06 September 2011


I'll admit it. Sometimes Doctor Who speaks to my soul. Yeah, it's predictable and silly. Yeah, it's full of monsters. So am I. Occasionally.

After a night of fighting some monsters of my own, I plugged myself into Netflix Instant Watch while I worked in the kitchen and watched the episode about Vincent Van Gogh from Season 5.

Van Gogh was the first artist to show up on my radar when I was a child. My mother was enamored of him, particularly his sunflowers. This image was one of the daily influences on the development of my brain.

Van Gogh was also my first famous example of mental illness. Again, thanks to my mother, I knew his story. It fascinated me and excited my sympathy as all such stories of unrest and struggle always, always have. (As a child I read with intense interest books like The Three Faces of Eve to supplement my typical kids' book fare. Is that weird?)

So I sort of loved watching that episode and seeing Vincent Van Gogh fight an alien monster that no one else could see. Of course he did. He always did. That part was no invention by the BBC.

What I liked best was this thought, which came at the end of the show, when the Doctor and Amy Pond take Vincent forward in time long enough to show him his own work, hung in a beautiful gallery, being seen and appreciated by an admiring public. It's cheesy, but so lovely. The Doctor engages the curator while Vincent is within earshot:
The Doctor: Between you and me, in a hundred words, where do you think Van Gogh rates in the history of art?

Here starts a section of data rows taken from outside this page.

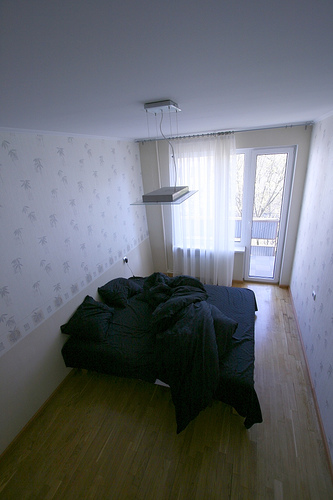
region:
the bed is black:
[80, 262, 244, 381]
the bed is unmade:
[92, 263, 294, 447]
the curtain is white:
[156, 133, 255, 295]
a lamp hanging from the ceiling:
[128, 102, 204, 221]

Curator: Well... um... big question, but, to me Van Gogh is the finest painter of them all. Certainly the most popular, great painter of all time. The most beloved, his command of colour most magnificent. He transformed the pain of his tormented life into ecstatic beauty. Pain is easy to portray, but to use your passion and pain to portray the ecstasy and joy and magnificence of our world, no one had ever done it before. Perhaps no one ever will again. To my mind, that strange, wild man who roamed the fields of Provence was not only the world's greatest artist, but also one of the greatest men who ever lived.
That nails the fineness and heroism of the man. And of any person who fights to bend such an internal struggle to the greater will of beauty and truth. In the world there are more such artists and creators, though most of them carry no paintbrush. But like Van Gogh, they often go without recognition in their time. These are the people I admire. People who publish peace, on any scale. People who act and won't settle for being acted upon, and keep turning their heads to face the sun.


Kalli said...

My garden is rimmed with tall, multi-colored sunflowers. They are my favorite thing about that space, well the tomatoes rank in there too.

Alicen said...

Well, I'll never look at this painting the same again. It it is beautiful. The way he faced the sun, despite all the darkness. Starry starry night, similarly depicted the darkness that he must have felt, and yet the BRIGHTNESS of the starry night. It was almost like he was fighting this darkness with his paintbrush. I too am enamored (is that the right word?) by mental illness. It has sucked the life out of so many members of my family. But I take great peace in knowing it is just a season. A rough harvest, if you will. And the soil that is my family will be blessed from the organic mulching that inevitably will come from it all. okay...now I want to go listen to a certain Don McLean song. and I think I may. Have a blessed Wednesday!

Winans PTO said...

I just watched a short film on netflix done in Van Gough's voice. I watched it with the kids and they loved it. They (spot-on) said he reminds them of our local master, Edd Enders, whom they came to know from Friday night art walks in the summer. I think you know my feelings on the subject, as I have blogged about the song "Vincent" and its connection to all the people in my life too beautiful for this world, who fight the monsters, etc. Keep fighting yours (psssst: I know who wins!) xo

Jamie said...

that was me, btw, not the PTO ;)

AzĂșcar said...

I never really liked Sunflowers until I saw it in person. It made me cry.

Chemical Billy said...

Oh. Yeah. What you said, Geo.

Did you know sunflowers have always been my favorite flower?

Scott said...

Amen, and amen.

Melody said...


La Yen said...

That episode is one of my favorites--it always makes me cry.